À chacun des déplacements de « l’équipe cafre » – nom repris par de nombreux médias pendant la tournée – les spectateurs répondent présents dans le Royaume. Les performances du gardien, Adolph, retiennent l’attention des médias. Ses parades à répétition contre le Sporting Club de Tourcoing laissent pantois les journaux locaux, qui saluent une prestation « sensationnelle ». Face à des joueurs amateurs, ils glanent leur seul et unique succès du tour (3-1). Si l’équipe prévoit de jouer en Allemagne et en Autriche, la tournée prend fin. De retour en Afrique du Sud, le destin de ces seize joueurs restera inconnu, à l’exception du capitaine, qui deviendra trésorier de l’ancêtre du parti politique de l’ANC, le South African Native Congress en 1915.

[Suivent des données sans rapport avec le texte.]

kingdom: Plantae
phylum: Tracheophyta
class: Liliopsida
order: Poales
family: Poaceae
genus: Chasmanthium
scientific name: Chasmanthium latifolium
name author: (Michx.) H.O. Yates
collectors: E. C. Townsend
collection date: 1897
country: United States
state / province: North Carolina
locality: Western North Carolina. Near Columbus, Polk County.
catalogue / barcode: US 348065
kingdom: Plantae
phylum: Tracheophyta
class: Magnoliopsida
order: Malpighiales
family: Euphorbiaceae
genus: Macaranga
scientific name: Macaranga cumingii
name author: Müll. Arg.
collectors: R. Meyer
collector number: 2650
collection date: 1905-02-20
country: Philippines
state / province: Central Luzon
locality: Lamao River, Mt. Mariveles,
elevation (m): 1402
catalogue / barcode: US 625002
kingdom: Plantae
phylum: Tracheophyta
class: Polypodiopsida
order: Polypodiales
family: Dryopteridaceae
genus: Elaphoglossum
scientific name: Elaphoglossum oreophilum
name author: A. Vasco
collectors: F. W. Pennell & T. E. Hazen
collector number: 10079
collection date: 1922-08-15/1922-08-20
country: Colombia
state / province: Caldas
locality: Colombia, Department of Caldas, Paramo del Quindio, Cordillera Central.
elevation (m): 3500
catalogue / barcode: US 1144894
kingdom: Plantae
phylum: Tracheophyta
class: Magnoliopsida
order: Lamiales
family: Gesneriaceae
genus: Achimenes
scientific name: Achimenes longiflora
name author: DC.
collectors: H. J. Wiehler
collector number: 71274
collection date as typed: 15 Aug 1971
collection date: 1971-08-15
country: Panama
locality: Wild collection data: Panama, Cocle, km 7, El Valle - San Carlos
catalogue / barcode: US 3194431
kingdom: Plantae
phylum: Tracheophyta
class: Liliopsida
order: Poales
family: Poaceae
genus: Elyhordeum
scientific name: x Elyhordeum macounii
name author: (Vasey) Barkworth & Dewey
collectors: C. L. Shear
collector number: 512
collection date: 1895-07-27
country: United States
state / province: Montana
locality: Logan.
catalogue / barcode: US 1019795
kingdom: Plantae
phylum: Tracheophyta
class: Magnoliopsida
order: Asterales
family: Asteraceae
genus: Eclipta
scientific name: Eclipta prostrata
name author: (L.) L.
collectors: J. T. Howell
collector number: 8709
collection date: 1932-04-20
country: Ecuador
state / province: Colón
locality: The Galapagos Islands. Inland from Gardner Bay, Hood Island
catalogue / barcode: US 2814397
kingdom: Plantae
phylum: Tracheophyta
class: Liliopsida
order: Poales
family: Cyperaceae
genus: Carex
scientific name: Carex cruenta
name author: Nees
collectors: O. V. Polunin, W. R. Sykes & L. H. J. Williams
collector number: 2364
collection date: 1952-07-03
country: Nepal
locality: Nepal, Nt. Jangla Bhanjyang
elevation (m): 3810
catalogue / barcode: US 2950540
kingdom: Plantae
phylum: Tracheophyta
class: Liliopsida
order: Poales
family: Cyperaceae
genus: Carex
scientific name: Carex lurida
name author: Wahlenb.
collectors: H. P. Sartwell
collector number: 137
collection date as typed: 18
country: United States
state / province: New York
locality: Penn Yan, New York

Pionnière du football sud-africain, l’équipe de l’État Libre d’Orange n’a pas marqué les esprits à domicile. Très peu couverte par les médias, la tournée n’a pas fait d’émules dans le pays. Pas même dans la capitale, Johannesburg. Marginalisée et discriminée par les blancs, la population noire ignore les performances de l’équipe en Europe.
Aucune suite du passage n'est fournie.